The goal was to determine if any congruent segments exist. By highlighting two triangles defined by the segments examined, it was easier to determine the triangles congruency.

Using the diagram above and the given statements concerning equilateral triangles, I was able to show the two shaded triangles congruent using the following statements.

1. Angle AEB=Angle FBC=60 degrees because it intercepts an arc determined by a chord which is one side of the equilateral triangle.
2. Using angle addition, Angle EBC is congruent to Angle ABF.
3. Using the congruent segments of the equilateral triangles, EB= BA and BC=BF.
4. The two triangles are congruent by SAS for congruent triangles.
5. EC = AF because they are corresponding parts of congruent triangles.

By using a similar proof with segment BD and either segment EC or segment AF, all three segments connecting the vertex of the given triangle to the remote vertex of the equilateral triangles on the opposite side are congruent.

Now that the segments that connect the vertex of the triangle to the remote vertices of the equilateral triangles are congruent, we can use them to further our exploration.

We continue our look at Napolean's Triangle by examining the different triangles formed by the segments connecting vertices of the original triangle and the attached equilateral triangles. By the SAS postulate for similar triangles, two triangles are similar if two pairs of corresponding sides are proportional and the included angles of the triangles are congruent.

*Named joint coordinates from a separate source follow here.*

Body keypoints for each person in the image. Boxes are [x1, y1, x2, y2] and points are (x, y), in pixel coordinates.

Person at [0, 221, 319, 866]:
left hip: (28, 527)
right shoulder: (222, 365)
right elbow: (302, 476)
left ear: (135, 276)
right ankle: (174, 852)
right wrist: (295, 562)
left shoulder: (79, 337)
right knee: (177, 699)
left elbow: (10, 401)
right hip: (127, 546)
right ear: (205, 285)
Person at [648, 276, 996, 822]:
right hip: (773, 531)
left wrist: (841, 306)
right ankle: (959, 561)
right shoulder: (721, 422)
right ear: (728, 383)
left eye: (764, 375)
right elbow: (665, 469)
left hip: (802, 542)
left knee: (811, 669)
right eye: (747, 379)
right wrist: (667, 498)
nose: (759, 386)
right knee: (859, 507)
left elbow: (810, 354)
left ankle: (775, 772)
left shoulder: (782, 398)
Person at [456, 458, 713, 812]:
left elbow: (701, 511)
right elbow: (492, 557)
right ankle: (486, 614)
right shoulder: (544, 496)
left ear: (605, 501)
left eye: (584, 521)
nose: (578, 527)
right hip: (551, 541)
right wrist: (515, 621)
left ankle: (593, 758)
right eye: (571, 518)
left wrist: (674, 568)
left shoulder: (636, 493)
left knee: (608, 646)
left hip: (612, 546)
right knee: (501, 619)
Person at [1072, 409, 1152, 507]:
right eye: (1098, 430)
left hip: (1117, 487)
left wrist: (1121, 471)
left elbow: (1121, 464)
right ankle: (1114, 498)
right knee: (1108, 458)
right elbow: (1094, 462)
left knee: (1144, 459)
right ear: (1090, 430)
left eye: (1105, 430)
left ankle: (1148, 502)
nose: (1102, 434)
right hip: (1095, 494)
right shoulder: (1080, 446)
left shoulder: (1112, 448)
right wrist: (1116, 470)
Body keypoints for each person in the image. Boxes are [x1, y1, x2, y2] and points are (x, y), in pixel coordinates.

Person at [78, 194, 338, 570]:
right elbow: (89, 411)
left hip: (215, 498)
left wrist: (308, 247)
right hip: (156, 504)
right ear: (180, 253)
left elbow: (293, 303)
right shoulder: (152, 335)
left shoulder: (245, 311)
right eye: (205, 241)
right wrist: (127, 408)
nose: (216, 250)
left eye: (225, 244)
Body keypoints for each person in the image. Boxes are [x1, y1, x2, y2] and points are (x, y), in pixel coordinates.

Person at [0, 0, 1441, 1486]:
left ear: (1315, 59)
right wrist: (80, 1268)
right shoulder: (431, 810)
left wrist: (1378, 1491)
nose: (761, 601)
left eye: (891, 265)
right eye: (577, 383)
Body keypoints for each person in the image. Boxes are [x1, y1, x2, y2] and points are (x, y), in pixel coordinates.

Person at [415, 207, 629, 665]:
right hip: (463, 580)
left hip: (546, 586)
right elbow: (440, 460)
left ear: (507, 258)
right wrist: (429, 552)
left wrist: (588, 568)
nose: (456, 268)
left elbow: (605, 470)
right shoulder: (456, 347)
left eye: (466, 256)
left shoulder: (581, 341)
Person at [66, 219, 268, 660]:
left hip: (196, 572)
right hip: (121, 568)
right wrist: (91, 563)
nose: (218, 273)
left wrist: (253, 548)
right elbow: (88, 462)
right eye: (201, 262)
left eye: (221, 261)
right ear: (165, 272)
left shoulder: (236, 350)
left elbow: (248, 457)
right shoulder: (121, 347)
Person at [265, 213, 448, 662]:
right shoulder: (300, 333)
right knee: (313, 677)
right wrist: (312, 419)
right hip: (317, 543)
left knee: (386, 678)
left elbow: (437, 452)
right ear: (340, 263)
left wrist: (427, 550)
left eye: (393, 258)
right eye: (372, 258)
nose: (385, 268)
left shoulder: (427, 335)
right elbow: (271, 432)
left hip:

Using a GSP sketch and calculate, I was able to show the angles congruent and corresponding sides proportional.

Let us look at the GSP sketch with a couple of the segments hidden and two specific triangles shaded.

In order to show the triangles similar it is necessary to referred to the special properties of equilateral triangles. As stated earlier, within an equilateral triangle, the centroid lies on the altitude. The centroid is 2/3 the distance to the opposite side. Therefore, AH is equal to 2/3(altitude) of the triangle.

The altitude of the equilateral triangle forms two right triangles having acute angle measures of 30 degrees and 60 degrees. By using the 30-60-90 triangle relationship, let x equal the length of the side opposite of the 30 degree angle. This segment is one-half the length of the side (AB) of the equilateral triangle.

x=1/2 AB

The side opposite the 60 degree angle is equal to the square root of 3 times x.

This segment relationship occurs with all equilateral triangles:

The ratio of the length of the segment connecting the centroid to the vertex on the altitude to a side of the equilateral triangle is square root of 3 over 1.

Segment AH and Segment AD lie on the angle bisector of the Triangle HAB and Triangle DAI. Since the angle measures of an equilateral triangle equal 60 degree, m<HAB =m< DAI = 30 degrees. Angle BAI is congruent to itself by the reflexive property, so by applying the angle addition postulate, m<HAI = m<BAD. Therefore, Triangle HAI is similar to Triangle BAD.

By stating proportional sides AB/AH = BD/HI = AI/AD = square root of 3/1.

Notice that BD corresponds to HI. This shows a relationship between a segment joining a vertex of the given (original) triangle and the remote vertex of the equilateral triangle on the opposite side and a side of Napolean's Triangle.

The same procedure would be used to show that EC/HJ equals the square root of 3/1 and BD/JI equals square root of 3/1.

For a detailed look at the proof of each pair of triangles, click here.

Based on the similarity ratios stated above:

Earlier we stated that the segments joining the vertex of the original triangle and the remote vertex of the equilateral triangle are congruent.

If BD= CE = AF, then HI = HJ = JI.

Therefore, Napolean's Triangle will always be equilateral.